→ GIVEN REQUEST
Please convert the lines from the start of the rows below up to and including the line with "genus: Cladonia" into a Markdown table with columns n (the line's number) and Line (its text), skipping any blank lines.

[Stored items]
========================================

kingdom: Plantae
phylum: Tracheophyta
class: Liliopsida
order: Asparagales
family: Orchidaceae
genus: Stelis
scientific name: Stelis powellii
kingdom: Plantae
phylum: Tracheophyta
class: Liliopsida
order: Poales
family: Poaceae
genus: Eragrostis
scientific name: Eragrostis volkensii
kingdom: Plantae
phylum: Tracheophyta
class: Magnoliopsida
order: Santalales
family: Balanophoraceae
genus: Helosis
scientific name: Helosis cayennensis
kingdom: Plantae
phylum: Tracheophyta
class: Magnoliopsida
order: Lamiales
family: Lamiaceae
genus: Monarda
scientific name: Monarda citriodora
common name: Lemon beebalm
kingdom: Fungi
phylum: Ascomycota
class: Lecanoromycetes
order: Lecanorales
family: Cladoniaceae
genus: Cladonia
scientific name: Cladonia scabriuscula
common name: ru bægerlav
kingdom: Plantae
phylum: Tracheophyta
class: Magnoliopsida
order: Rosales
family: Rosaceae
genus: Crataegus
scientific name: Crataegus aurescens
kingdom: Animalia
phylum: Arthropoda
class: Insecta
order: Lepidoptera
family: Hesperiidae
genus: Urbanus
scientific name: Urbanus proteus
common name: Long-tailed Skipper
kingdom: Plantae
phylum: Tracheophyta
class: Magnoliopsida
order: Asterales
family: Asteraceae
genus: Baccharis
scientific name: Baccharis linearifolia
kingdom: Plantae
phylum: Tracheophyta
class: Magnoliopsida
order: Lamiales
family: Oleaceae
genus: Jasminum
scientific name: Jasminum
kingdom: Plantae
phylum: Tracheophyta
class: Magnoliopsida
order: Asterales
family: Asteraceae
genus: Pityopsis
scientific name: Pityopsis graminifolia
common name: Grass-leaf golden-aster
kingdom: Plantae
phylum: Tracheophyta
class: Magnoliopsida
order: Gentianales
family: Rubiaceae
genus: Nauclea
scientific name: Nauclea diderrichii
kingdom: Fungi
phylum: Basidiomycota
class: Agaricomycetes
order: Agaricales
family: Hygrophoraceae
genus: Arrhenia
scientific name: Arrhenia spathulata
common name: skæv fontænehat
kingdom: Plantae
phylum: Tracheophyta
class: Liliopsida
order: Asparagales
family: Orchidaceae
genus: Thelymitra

========================================

→ RESPONSE TO THIS EXERCISE
| n | Line |
|---|---|
| 1 | kingdom: Plantae |
| 2 | phylum: Tracheophyta |
| 3 | class: Liliopsida |
| 4 | order: Asparagales |
| 5 | family: Orchidaceae |
| 6 | genus: Stelis |
| 7 | scientific name: Stelis powellii |
| 8 | kingdom: Plantae |
| 9 | phylum: Tracheophyta |
| 10 | class: Liliopsida |
| 11 | order: Poales |
| 12 | family: Poaceae |
| 13 | genus: Eragrostis |
| 14 | scientific name: Eragrostis volkensii |
| 15 | kingdom: Plantae |
| 16 | phylum: Tracheophyta |
| 17 | class: Magnoliopsida |
| 18 | order: Santalales |
| 19 | family: Balanophoraceae |
| 20 | genus: Helosis |
| 21 | scientific name: Helosis cayennensis |
| 22 | kingdom: Plantae |
| 23 | phylum: Tracheophyta |
| 24 | class: Magnoliopsida |
| 25 | order: Lamiales |
| 26 | family: Lamiaceae |
| 27 | genus: Monarda |
| 28 | scientific name: Monarda citriodora |
| 29 | common name: Lemon beebalm |
| 30 | kingdom: Fungi |
| 31 | phylum: Ascomycota |
| 32 | class: Lecanoromycetes |
| 33 | order: Lecanorales |
| 34 | family: Cladoniaceae |
| 35 | genus: Cladonia |